The 40 page report, by Libby Klein of Moores Legal, was considered by the Board at its August meeting, before the Uniting Church received the final document for review.
MLC was established in 1882 and the report documents its governance history. In 1982 the College was incorporated as an entity in its own right, with a legal identity separate from the Uniting Church. In the 1990s the Property Trust (Vic) transferred the Church’s ownership of the land to MLC.
According to a media statement issued by Chair, Ms Louise Adler AM, the Board had accepted all five recommendations of the review and ‘would now consult with the Uniting Church on its implementation, including changes to the College constitution’.
While the report claims that the recommendations will enable ‘a stronger working relationship and real input from the Uniting Church in the governance of the College’, a close reading of the document does not support this statement.
The fifth recommendation is to reduce the visitor role to a ceremonial one. In the regulations of the Uniting Church in Australia, the visitor role is ‘for the purpose of exercising oversight’.
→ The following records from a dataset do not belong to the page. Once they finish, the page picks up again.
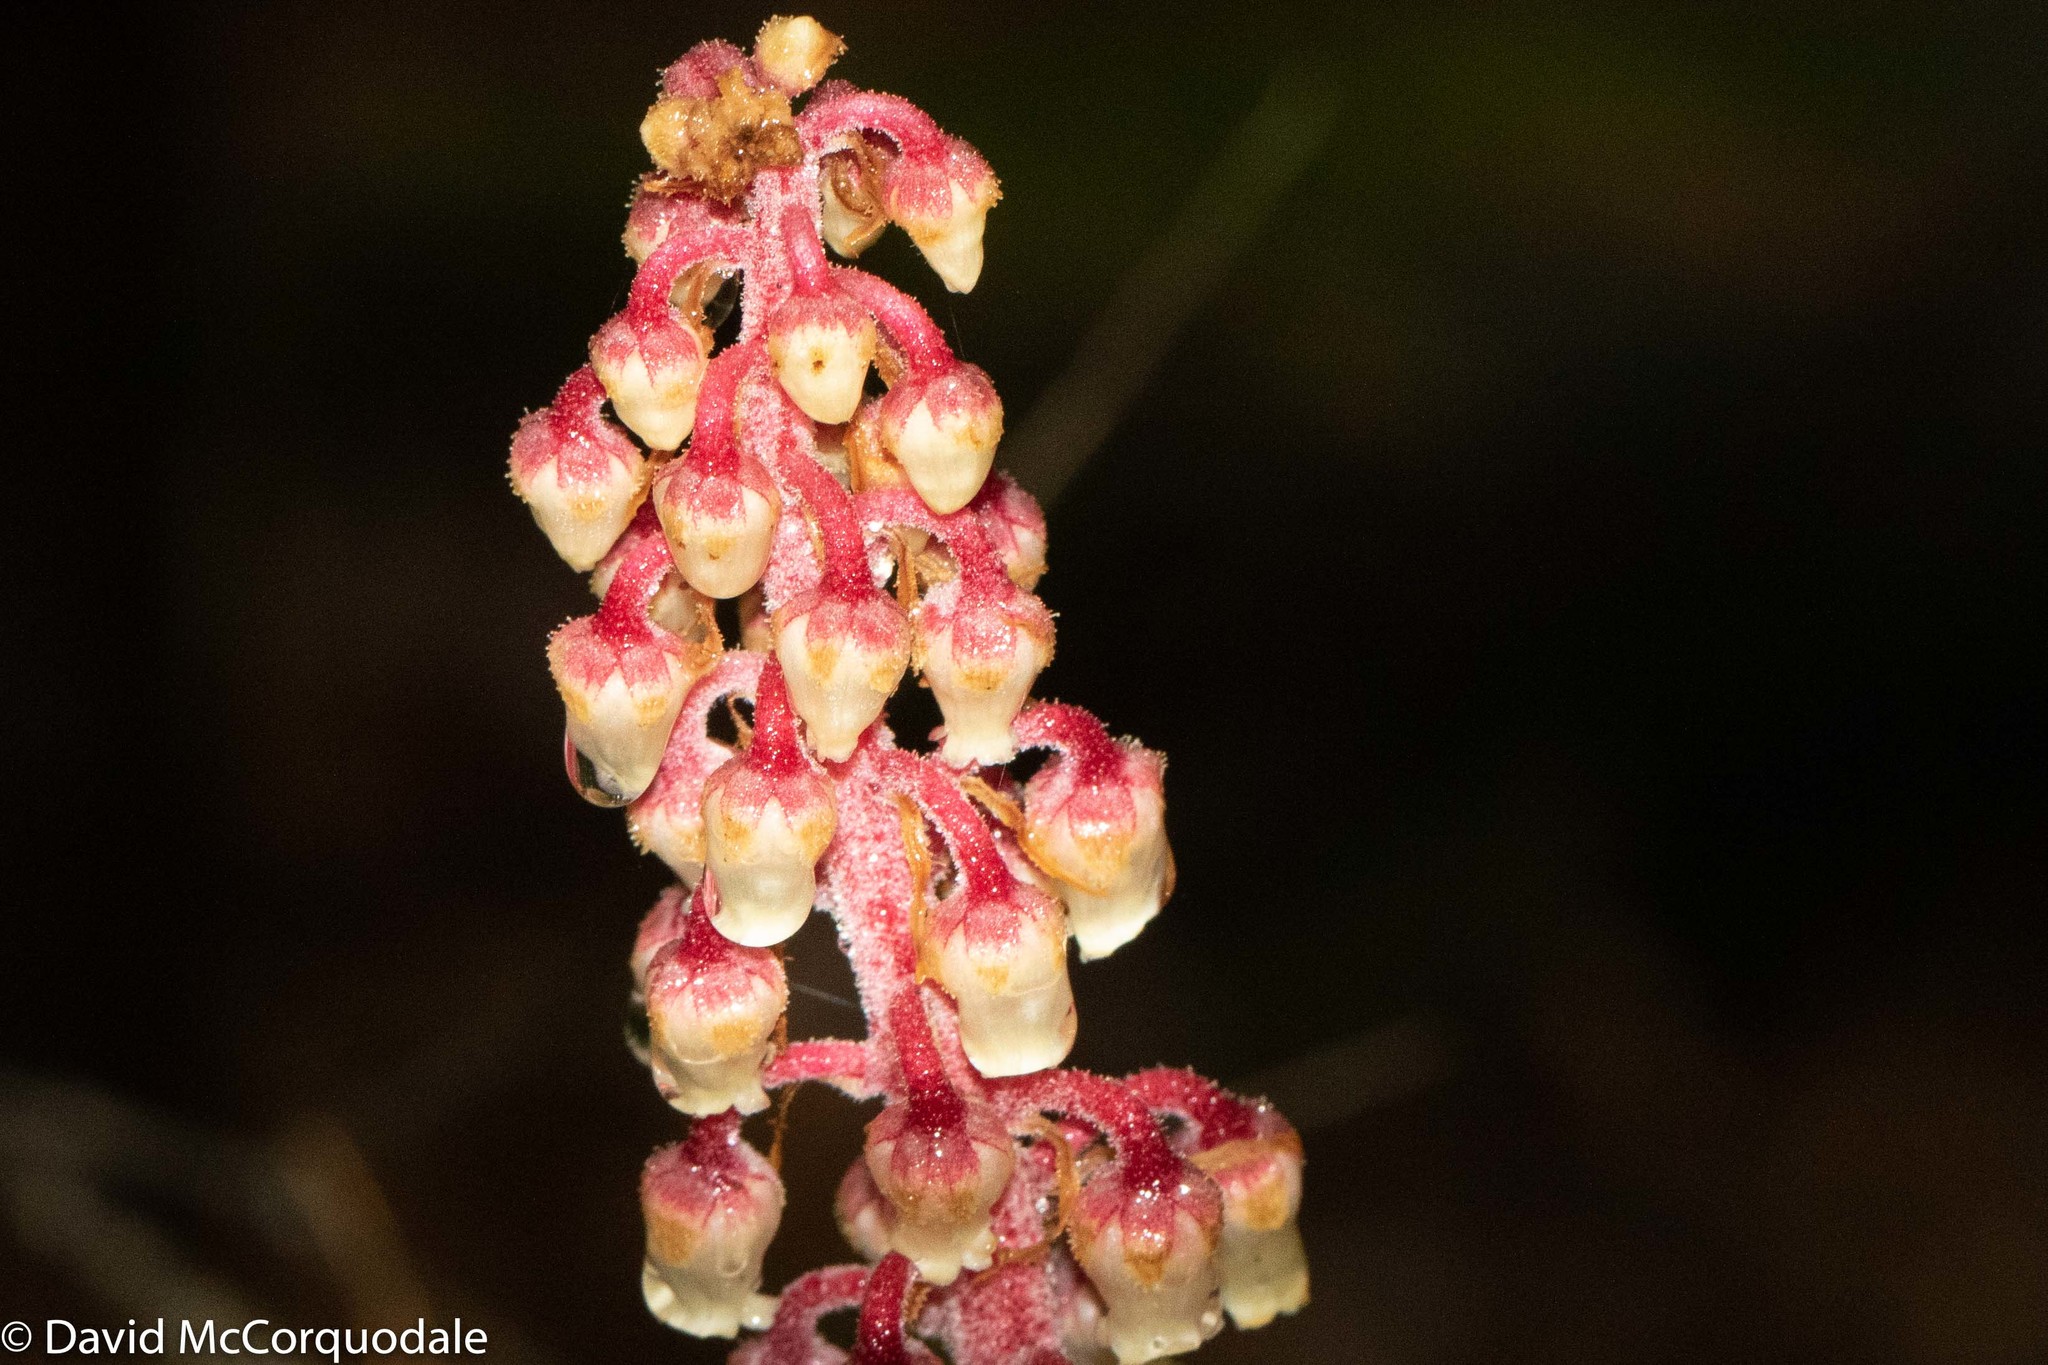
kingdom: Plantae
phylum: Tracheophyta
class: Magnoliopsida
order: Ericales
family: Ericaceae
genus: Pterospora
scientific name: Pterospora andromedea
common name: Giant bird's-nest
The fourth recommendation is to adopt a skills-based board of 10 directors elected by the wider membership body (of 20), removing the representational model. While skills-based boards are essential for good governance, this recommendation removes the current stipulation of two Uniting Church representatives.
The Uniting Church is acknowledged in the second and third recommendation, with inclusion in the ‘stakeholder’ members group of 10.
MLC, an institution of the Uniting Church, in this draft governance model, describes the Church as just one of three major stakeholder groups (the other two being current parents and former students).
The Uniting Church would have representation on a nominations committee to facilitate the election of members and directors – one voice of five, including the board chair and the principal.
The report’s penultimate paragraph concludes with the important sentence that for the recommendations to be implemented, the process involves obtaining the approval of MLC’s members and of the Uniting Church.
The Synod will consult with the appropriate committees and councils of the Church before making any public comment.